Given problem 1 =>
From the passage on the East Foul Burn below, list every person it names as the maker of a map, sketch, or view of Edinburgh.

Anyway, what is this East Foul Burn of which I speak? Well it’s the principal watercourse that in olden times drained most of the Old Town, the Nor’ Loch and the small suburbs south of the city into the sea; rainfall, sewage and all. We can see it on the below map of 1750 by William Roy. It is the stream which flows from bottom left to top right – the stream originating in Lochend Loch in the centre left is the tail burn of that body of water.

The East Foul Burn's natural route to the sea via Restalrig and Fillyside (North Mains of Craigentinny). William Roy's Lowland Map of c. 1750. Reproduced with the permission of the National Library of Scotland
The East Foul Burn’s natural route to the sea via Restalrig and Fillyside (North Mains of Craigentinny). William Roy’s Lowland Map of c. 1750. Reproduced with the permission of the National Library of Scotland

If you examine a old map of the Old Town and consider the topography, it’s obvious that gravity will carry anything liquid downhill. John Slezer’s remarkably accurate 17th century sketches of the city help us to visualise this from a contemporary point of view; any waste discharged on the north side of the ridge on which the Old Town of the city was built is obviously going to drain itself into the Nor’ Loch.

Prospect of the Castle and City of Edinburgh from the Nor' Loch. John Slezer, 1673
Prospect of the Castle and City of Edinburgh from the Nor’ Loch. John Slezer, 1673, arrows indicate the steep northern slopes of the “tail” of the crag and tail geological formation on which Edinburgh’s Old Town sits

That loch could only drain eastwards, in the direction of the sea. James Gordon of Rothiemay’s remarkable 1647 bird’s eye view of Edinburgh shows it clearly. After irrigating the pleasant-looking Physic Garden by the Trinity College Kirk, it ran off down the North Back of Canongate (what we now call Calton Road) where it was joined by any runoff from the community nestled below the crags of the Calton Hill and from the streets and closes of the north side of the Canongate itself. The stream (in reality an open sewer) passes a number of round structures; these were wells and water cistern – one of the reasons so many breweries would congregate here. 100 years later, Edgar’s map of 1765 still shows that this open sewer still ran here.

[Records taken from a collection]
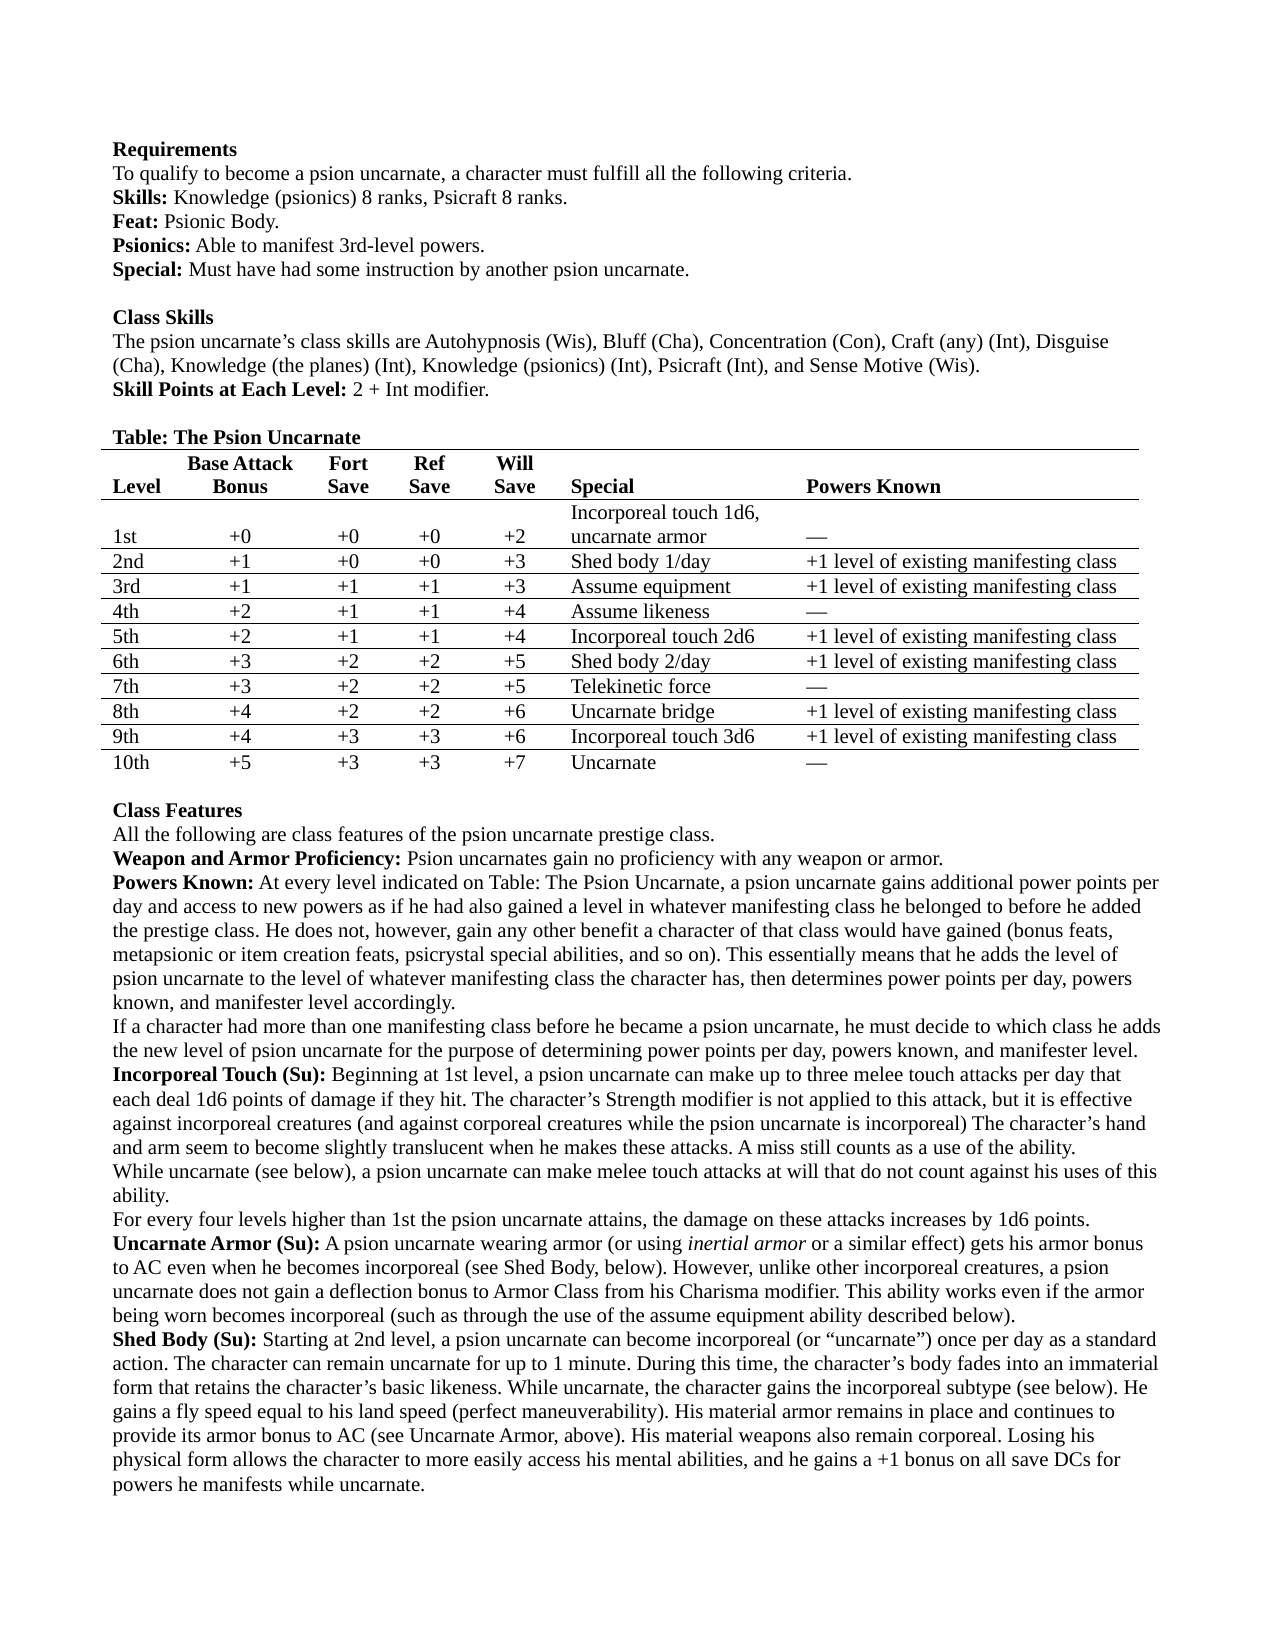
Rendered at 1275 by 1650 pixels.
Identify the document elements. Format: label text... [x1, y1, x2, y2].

table_cell +2 [173, 599, 307, 623]
table_cell 1st [101, 500, 172, 548]
subtitle Class Features [112, 798, 1162, 822]
table_cell +5 [470, 649, 559, 673]
table_cell +1 level of existing manifesting class [795, 574, 1139, 598]
table_cell +2 [308, 674, 389, 698]
table_cell Uncarnate bridge [559, 699, 795, 723]
table_cell +4 [173, 699, 307, 723]
table_cell +3 [470, 549, 559, 573]
table_cell +1 level of existing manifesting class [795, 649, 1139, 673]
table_cell 9th [101, 725, 172, 748]
table_cell Base Attack Bonus [173, 450, 307, 498]
text All the following are class features of the psion uncarnate prestige class. [112, 822, 1162, 846]
text The psion uncarnate’s class skills are Autohypnosis (Wis), Bluff (Cha), Concentration (Con), Craft (any) (Int), Disguise (Cha), Knowledge (the planes) (Int), Knowledge (psionics) (Int), Psicraft (Int), and Sense Motive (Wis). [112, 329, 1162, 377]
table_cell +5 [173, 750, 307, 774]
table_cell +1 [173, 549, 307, 573]
table_cell +3 [470, 574, 559, 598]
table_cell +0 [308, 549, 389, 573]
table_cell 10th [101, 750, 172, 774]
table_cell +2 [308, 649, 389, 673]
table_cell +3 [389, 750, 470, 774]
table_cell Level [101, 450, 172, 498]
table_cell 4th [101, 599, 172, 623]
table_cell 5th [101, 624, 172, 648]
text If a character had more than one manifesting class before he became a psion uncarnate, he must decide to which class he adds the new level of psion uncarnate for the purpose of determining power points per day, powers known, and manifester level. [112, 1014, 1162, 1062]
table_cell +3 [308, 725, 389, 748]
table_cell +2 [308, 699, 389, 723]
table_cell Fort Save [308, 450, 389, 498]
table_cell Will Save [470, 450, 559, 498]
table_cell +3 [389, 725, 470, 748]
table_cell +1 level of existing manifesting class [795, 624, 1139, 648]
table_cell +1 level of existing manifesting class [795, 549, 1139, 573]
text Special: Must have had some instruction by another psion uncarnate. [112, 257, 1162, 281]
subtitle Class Skills [112, 305, 1162, 329]
table_cell Assume equipment [559, 574, 795, 598]
table_cell +4 [173, 725, 307, 748]
table_cell Ref Save [389, 450, 470, 498]
table_cell +1 [308, 574, 389, 598]
text To qualify to become a psion uncarnate, a character must fulfill all the following criteria. [112, 161, 1162, 185]
table_cell — [795, 674, 1139, 698]
table_cell +1 [173, 574, 307, 598]
table_cell +1 [389, 624, 470, 648]
table_cell Incorporeal touch 3d6 [559, 725, 795, 748]
table_cell +3 [173, 649, 307, 673]
table_cell +5 [470, 674, 559, 698]
text Uncarnate Armor (Su): A psion uncarnate wearing armor (or using inertial armor or a similar effect) gets his armor bonus to AC even when he becomes incorporeal (see Shed Body, below). However, unlike other incorporeal creatures, a psion uncarnate does not gain a deflection bonus to Armor Class from his Charisma modifier. This ability works even if the armor being worn becomes incorporeal (such as through the use of the assume equipment ability described below). [112, 1231, 1162, 1327]
table_cell Incorporeal touch 1d6, uncarnate armor [559, 500, 795, 548]
table_header Table: The Psion Uncarnate [101, 425, 1139, 449]
table_cell +3 [308, 750, 389, 774]
table_cell +7 [470, 750, 559, 774]
table_cell +0 [308, 500, 389, 548]
table_cell +4 [470, 599, 559, 623]
table_cell +1 [308, 624, 389, 648]
table_cell +0 [173, 500, 307, 548]
text Shed Body (Su): Starting at 2nd level, a psion uncarnate can become incorporeal (or “uncarnate”) once per day as a standard action. The character can remain uncarnate for up to 1 minute. During this time, the character’s body fades into an immaterial form that retains the character’s basic likeness. While uncarnate, the character gains the incorporeal subtype (see below). He gains a fly speed equal to his land speed (perfect maneuverability). His material armor remains in place and continues to provide its armor bonus to AC (see Uncarnate Armor, above). His material weapons also remain corporeal. Losing his physical form allows the character to more easily access his mental abilities, and he gains a +1 bonus on all save DCs for powers he manifests while uncarnate. [112, 1327, 1162, 1496]
table_cell +0 [389, 549, 470, 573]
table_cell +2 [173, 624, 307, 648]
table_cell Special [559, 450, 795, 498]
table_cell +6 [470, 725, 559, 748]
table_cell — [795, 599, 1139, 623]
table_cell +1 [389, 574, 470, 598]
table_cell +6 [470, 699, 559, 723]
table_cell — [795, 500, 1139, 548]
table_cell +1 level of existing manifesting class [795, 699, 1139, 723]
table_cell Powers Known [795, 450, 1139, 498]
text Incorporeal Touch (Su): Beginning at 1st level, a psion uncarnate can make up to three melee touch attacks per day that each deal 1d6 points of damage if they hit. The character’s Strength modifier is not applied to this attack, but it is effective against incorporeal creatures (and against corporeal creatures while the psion uncarnate is incorporeal) The character’s hand and arm seem to become slightly translucent when he makes these attacks. A miss still counts as a use of the ability. [112, 1062, 1162, 1159]
text Skills: Knowledge (psionics) 8 ranks, Psicraft 8 ranks. [112, 185, 1162, 209]
table_cell +2 [389, 674, 470, 698]
text For every four levels higher than 1st the psion uncarnate attains, the damage on these attacks increases by 1d6 points. [112, 1207, 1162, 1231]
table_cell +3 [173, 674, 307, 698]
table_cell 6th [101, 649, 172, 673]
table_cell Uncarnate [559, 750, 795, 774]
table_cell +0 [389, 500, 470, 548]
table_cell +2 [389, 649, 470, 673]
table_cell Incorporeal touch 2d6 [559, 624, 795, 648]
table_cell +2 [389, 699, 470, 723]
table_cell 2nd [101, 549, 172, 573]
text Skill Points at Each Level: 2 + Int modifier. [112, 377, 1162, 401]
table_cell — [795, 750, 1139, 774]
text While uncarnate (see below), a psion uncarnate can make melee touch attacks at will that do not count against his uses of this ability. [112, 1159, 1162, 1207]
table_cell +1 level of existing manifesting class [795, 725, 1139, 748]
table_cell +1 [308, 599, 389, 623]
table_cell Assume likeness [559, 599, 795, 623]
table_cell Shed body 1/day [559, 549, 795, 573]
text Weapon and Armor Proficiency: Psion uncarnates gain no proficiency with any weapon or armor. [112, 846, 1162, 870]
text Psionics: Able to manifest 3rd-level powers. [112, 233, 1162, 257]
table_cell +2 [470, 500, 559, 548]
subtitle Requirements [112, 137, 1162, 161]
table_cell +4 [470, 624, 559, 648]
table_cell 7th [101, 674, 172, 698]
table_cell +1 [389, 599, 470, 623]
text Feat: Psionic Body. [112, 209, 1162, 233]
table_cell 8th [101, 699, 172, 723]
table_cell 3rd [101, 574, 172, 598]
table_cell Telekinetic force [559, 674, 795, 698]
table_cell Shed body 2/day [559, 649, 795, 673]
text Powers Known: At every level indicated on Table: The Psion Uncarnate, a psion uncarnate gains additional power points per day and access to new powers as if he had also gained a level in whatever manifesting class he belonged to before he added the prestige class. He does not, however, gain any other benefit a character of that class would have gained (bonus feats, metapsionic or item creation feats, psicrystal special abilities, and so on). This essentially means that he adds the level of psion uncarnate to the level of whatever manifesting class the character has, then determines power points per day, powers known, and manifester level accordingly. [112, 870, 1162, 1014]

Given problem 2 =>
From the records above, output the lines starting with the line that contains "table_cell +2 [173, 599, 307, 623]" and going on through the line that contains "649, 1139, 673]", both lines included.

Expected answer 1 =>
William Roy
John Slezer
James Gordon of Rothiemay
Edgar

Expected answer 2 =>
table_cell +2 [173, 599, 307, 623]
table_cell 1st [101, 500, 172, 548]
subtitle Class Features [112, 798, 1162, 822]
table_cell +5 [470, 649, 559, 673]
table_cell +1 level of existing manifesting class [795, 574, 1139, 598]
table_cell +2 [308, 674, 389, 698]
table_cell Uncarnate bridge [559, 699, 795, 723]
table_cell +4 [173, 699, 307, 723]
table_cell +3 [470, 549, 559, 573]
table_cell +1 level of existing manifesting class [795, 649, 1139, 673]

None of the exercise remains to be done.